O Incidente: Da Decolagem à Parada de Emergência

Pouco depois da 1h, o voo suíço 147, um Airbus A330 transportando 228 passageiros e quatro bebês, iniciou sua decolagem na pista 28/10. Quando a aeronave atingiu velocidades de aproximadamente 105 nós, o motor esquerdo do Rolls-Royce Trent 772 sofreu uma falha repentina e ruidosa.

A tripulação agiu de forma decisiva, rejeitando a decolagem e parando a pesada aeronave na pista. Após a desaceleração repentina, foi relatada fumaça no lado esquerdo do avião, provavelmente causada por freios superaquecidos. Os serviços de emergência responderam imediatamente, com os bombeiros pulverizando o equipamento principal esquerdo para mitigar os riscos de incêndio. Para facilitar uma saída rápida, os escorregadores de emergência da aeronave foram acionados.

O elemento humano: uma distração perigosa

Embora os pilotos e a tripulação tenham evacuado com sucesso a maioria dos passageiros, o processo foi prejudicado por obstáculos comportamentais inesperados. Relatos do local indicaram que muitos passageiros priorizaram pertences pessoais e mídias sociais em vez de uma saída rápida.

Os principais problemas observados durante a evacuação incluíram:
Recuperação de bagagem: Os passageiros tentaram pegar as malas nos compartimentos superiores, diminuindo significativamente o fluxo de pessoas em direção às saídas.
Distrações nas redes sociais: em vez de se afastarem rapidamente da aeronave, muitos passageiros foram vistos filmando o incidente ou fazendo pausas para tirar selfies nos slides e após chegarem ao solo.

O impacto físico da evacuação foi evidente, com seis passageiros necessitando de cuidados médicos, incluindo dois que sofreram graves fracturas nas pernas durante a descida.

O paradoxo da segurança: por que as soluções tradicionais podem falhar

O incidente levanta uma questão crítica para os especialistas em segurança da aviação: Como gerenciar o comportamento humano durante uma crise de alta adrenalina?

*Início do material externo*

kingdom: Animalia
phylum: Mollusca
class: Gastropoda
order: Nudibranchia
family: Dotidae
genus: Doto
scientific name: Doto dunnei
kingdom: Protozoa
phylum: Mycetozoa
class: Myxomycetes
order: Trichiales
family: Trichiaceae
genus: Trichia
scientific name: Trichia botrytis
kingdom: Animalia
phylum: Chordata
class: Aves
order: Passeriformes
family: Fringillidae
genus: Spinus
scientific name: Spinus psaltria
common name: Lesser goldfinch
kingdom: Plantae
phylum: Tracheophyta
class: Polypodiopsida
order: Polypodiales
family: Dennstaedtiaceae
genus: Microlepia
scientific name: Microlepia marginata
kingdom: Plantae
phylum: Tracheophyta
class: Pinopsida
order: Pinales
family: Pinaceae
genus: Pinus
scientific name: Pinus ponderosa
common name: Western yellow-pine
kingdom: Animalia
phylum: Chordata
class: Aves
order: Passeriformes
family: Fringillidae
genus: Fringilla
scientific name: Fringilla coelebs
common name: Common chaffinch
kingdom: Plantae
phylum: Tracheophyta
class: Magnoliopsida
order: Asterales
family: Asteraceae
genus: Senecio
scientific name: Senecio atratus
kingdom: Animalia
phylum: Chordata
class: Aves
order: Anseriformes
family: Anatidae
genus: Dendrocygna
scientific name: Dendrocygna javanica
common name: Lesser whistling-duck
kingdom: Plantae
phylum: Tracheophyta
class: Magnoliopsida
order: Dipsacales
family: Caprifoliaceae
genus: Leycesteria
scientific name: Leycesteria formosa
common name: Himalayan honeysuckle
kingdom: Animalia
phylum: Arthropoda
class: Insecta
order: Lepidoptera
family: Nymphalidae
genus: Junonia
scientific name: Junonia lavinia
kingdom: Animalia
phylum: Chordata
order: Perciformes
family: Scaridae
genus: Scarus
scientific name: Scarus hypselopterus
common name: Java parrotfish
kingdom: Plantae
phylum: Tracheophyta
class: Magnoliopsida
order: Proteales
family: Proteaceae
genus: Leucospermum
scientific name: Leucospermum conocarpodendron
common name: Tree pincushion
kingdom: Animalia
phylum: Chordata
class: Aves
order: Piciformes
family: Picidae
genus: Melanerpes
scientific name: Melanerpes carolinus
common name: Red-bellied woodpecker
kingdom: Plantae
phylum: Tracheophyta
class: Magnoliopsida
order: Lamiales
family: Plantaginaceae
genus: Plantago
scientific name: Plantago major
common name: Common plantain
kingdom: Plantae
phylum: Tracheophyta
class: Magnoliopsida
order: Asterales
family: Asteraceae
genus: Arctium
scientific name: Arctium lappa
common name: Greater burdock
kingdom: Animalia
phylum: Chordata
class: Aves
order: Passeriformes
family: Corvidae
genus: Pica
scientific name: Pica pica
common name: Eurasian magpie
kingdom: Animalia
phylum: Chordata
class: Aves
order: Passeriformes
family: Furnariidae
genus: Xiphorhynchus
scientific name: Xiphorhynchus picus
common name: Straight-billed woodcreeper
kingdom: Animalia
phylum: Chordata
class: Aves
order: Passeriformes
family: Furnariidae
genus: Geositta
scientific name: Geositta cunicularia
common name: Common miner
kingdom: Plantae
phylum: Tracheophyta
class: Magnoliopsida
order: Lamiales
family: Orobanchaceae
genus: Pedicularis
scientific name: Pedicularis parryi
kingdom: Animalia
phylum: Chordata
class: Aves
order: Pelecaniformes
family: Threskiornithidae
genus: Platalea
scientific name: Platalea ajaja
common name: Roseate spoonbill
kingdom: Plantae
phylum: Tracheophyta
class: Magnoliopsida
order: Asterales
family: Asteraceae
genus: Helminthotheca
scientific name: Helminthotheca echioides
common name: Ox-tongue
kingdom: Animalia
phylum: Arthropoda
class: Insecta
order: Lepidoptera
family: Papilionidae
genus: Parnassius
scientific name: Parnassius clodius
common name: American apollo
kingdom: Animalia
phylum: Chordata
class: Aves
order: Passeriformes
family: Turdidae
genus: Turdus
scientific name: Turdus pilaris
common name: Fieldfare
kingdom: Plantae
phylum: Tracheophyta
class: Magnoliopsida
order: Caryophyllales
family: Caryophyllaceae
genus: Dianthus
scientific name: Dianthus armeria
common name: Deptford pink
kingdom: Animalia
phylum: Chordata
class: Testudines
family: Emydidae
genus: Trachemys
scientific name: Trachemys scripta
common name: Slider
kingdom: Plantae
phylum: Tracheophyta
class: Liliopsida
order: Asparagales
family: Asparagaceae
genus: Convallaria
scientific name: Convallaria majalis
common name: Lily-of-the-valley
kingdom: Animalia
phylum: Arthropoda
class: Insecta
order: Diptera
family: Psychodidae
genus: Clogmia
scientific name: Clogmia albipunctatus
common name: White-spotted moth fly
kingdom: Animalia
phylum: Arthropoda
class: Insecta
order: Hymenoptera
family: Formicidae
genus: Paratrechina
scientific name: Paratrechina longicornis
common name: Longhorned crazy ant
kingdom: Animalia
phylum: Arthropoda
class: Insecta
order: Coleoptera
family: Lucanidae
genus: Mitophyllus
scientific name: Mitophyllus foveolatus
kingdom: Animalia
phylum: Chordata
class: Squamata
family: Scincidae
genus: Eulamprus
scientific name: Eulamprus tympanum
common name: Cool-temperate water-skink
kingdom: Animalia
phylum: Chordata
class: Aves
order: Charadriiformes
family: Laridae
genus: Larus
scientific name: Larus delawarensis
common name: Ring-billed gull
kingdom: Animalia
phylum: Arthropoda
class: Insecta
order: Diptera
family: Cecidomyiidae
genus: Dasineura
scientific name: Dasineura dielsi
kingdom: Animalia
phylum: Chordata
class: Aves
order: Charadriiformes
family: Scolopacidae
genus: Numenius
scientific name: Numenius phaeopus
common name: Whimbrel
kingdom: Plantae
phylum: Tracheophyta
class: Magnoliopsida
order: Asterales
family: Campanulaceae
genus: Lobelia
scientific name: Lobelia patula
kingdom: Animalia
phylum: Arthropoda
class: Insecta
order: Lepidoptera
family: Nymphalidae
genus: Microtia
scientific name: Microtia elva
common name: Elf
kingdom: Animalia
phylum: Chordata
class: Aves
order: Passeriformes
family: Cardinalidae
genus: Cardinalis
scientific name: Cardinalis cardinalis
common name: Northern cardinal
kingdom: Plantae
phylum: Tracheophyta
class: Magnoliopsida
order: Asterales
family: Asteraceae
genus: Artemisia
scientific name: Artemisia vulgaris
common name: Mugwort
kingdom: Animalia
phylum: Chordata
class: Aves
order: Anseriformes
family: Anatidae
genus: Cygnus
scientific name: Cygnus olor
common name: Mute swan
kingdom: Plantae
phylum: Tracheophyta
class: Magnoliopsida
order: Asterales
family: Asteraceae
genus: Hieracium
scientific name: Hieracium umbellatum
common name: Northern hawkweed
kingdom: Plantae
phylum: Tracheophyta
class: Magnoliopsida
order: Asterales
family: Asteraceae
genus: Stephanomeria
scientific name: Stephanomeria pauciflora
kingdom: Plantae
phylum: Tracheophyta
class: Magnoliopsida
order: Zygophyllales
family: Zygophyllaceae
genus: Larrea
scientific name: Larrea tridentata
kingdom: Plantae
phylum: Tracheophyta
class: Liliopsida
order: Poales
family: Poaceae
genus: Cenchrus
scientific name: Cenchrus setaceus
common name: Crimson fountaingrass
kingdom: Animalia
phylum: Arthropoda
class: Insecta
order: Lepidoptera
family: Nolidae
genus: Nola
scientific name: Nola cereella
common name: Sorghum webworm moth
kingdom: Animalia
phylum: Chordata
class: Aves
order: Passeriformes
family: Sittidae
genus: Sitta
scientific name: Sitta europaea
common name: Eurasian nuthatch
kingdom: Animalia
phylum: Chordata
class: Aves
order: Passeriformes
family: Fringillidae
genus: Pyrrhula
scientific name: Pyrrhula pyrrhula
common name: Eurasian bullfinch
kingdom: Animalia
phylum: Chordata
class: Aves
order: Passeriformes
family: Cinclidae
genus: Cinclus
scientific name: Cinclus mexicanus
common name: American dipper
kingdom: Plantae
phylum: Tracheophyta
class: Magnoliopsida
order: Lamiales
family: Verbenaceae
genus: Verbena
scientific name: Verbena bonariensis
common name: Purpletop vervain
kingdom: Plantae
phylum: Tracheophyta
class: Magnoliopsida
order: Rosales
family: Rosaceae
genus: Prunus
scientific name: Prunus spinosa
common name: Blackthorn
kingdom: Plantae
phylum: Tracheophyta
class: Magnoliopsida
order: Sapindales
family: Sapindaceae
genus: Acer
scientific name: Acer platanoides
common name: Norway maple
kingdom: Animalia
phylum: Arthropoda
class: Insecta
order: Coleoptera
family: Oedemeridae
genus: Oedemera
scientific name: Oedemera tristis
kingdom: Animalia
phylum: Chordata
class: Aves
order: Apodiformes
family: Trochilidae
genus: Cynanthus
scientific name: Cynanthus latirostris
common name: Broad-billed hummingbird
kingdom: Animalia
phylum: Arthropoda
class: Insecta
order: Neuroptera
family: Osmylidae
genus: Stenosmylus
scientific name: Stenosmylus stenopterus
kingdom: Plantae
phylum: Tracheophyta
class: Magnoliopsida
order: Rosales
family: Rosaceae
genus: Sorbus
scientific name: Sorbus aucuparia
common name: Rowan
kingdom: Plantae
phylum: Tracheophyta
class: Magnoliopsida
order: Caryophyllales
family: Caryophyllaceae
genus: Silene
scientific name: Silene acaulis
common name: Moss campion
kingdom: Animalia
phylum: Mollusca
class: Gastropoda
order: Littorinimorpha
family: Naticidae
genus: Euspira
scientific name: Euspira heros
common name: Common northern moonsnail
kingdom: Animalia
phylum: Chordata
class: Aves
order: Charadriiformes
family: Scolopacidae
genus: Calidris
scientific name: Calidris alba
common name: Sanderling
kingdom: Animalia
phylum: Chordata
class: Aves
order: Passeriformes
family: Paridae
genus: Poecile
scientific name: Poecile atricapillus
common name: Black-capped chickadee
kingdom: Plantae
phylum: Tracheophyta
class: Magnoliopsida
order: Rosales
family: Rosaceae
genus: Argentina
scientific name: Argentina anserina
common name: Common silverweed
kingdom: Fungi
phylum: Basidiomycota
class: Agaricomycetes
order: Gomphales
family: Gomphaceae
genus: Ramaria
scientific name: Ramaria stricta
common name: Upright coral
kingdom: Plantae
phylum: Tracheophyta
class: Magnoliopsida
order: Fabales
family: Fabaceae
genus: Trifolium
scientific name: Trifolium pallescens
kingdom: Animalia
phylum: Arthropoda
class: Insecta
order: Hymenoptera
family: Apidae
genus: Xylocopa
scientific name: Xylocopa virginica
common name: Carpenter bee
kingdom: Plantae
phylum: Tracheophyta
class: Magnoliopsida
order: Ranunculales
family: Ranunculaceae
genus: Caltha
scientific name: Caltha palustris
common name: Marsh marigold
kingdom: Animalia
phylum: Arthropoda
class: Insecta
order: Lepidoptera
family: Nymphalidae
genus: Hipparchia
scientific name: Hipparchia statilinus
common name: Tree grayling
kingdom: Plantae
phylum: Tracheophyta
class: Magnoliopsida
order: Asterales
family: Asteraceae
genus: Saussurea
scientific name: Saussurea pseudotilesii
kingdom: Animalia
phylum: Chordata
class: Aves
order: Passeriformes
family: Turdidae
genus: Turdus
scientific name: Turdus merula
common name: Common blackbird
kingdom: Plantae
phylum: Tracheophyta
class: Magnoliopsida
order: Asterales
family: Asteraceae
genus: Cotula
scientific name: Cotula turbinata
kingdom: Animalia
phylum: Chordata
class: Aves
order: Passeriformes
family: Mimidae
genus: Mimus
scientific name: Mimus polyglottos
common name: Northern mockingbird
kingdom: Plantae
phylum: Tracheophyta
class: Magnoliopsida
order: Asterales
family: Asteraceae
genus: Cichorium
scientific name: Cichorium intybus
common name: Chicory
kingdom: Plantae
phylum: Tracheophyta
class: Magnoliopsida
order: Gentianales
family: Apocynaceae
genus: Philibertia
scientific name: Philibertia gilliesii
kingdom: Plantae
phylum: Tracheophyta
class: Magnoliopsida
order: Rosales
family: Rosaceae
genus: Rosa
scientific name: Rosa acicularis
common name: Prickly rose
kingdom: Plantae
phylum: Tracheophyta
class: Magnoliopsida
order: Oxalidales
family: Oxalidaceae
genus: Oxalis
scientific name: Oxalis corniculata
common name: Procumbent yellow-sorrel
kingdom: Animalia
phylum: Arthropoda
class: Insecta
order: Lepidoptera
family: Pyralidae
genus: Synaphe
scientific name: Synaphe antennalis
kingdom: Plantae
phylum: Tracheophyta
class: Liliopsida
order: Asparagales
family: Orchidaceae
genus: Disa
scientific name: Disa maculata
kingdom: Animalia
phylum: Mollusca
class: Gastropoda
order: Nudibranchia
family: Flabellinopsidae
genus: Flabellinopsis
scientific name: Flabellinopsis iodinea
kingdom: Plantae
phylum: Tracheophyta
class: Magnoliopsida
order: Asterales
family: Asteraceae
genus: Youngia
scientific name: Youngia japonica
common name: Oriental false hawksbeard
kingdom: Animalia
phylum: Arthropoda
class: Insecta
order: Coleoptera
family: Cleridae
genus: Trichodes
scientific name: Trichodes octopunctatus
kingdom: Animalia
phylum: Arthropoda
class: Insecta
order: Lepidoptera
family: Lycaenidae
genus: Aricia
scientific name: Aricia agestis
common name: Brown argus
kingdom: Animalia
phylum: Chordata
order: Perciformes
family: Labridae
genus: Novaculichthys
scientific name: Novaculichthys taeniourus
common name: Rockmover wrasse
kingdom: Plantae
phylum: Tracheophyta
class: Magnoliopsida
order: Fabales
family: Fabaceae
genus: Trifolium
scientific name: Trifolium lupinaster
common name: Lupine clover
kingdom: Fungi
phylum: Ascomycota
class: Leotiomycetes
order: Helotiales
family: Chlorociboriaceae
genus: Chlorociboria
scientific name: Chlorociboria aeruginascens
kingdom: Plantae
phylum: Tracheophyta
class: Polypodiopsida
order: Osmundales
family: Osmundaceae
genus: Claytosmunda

As discussões atuais sobre a prevenção destes atrasos centram-se frequentemente em dois métodos ineficazes:
1. Restrições mecânicas: Alguns sugerem trancar os compartimentos superiores para evitar que os passageiros peguem as malas. No entanto, o tiro pode sair pela culatra, fazendo com que os passageiros tenham dificuldade com os contentores e criem ainda mais congestionamentos.
2. Medidas Punitivas: É improvável que a implementação de multas ou punições após o fato mude o comportamento no calor do momento, já que a adrenalina muitas vezes se sobrepõe ao raciocínio lógico durante uma emergência.

“A coisa mais importante sobre o planejamento de segurança é modelar os passageiros como eles realmente são, e não como você deseja que eles sejam.”

Isto realça um desafio fundamental na aviação: os protocolos de segurança devem ter em conta a realidade do instinto humano – o desejo de proteger os bens e o impulso moderno de documentar experiências – em vez de presumir que os passageiros agirão com perfeita disciplina.

Conclusão

A rejeição bem sucedida da descolagem pela tripulação de voo evitou uma catástrofe muito maior, mas a evacuação destacou uma lacuna crescente entre os protocolos de segurança e a psicologia dos passageiros. No futuro, a indústria deve encontrar formas de conceber procedimentos de emergência que tenham em conta o comportamento distraído e instintivo dos viajantes modernos.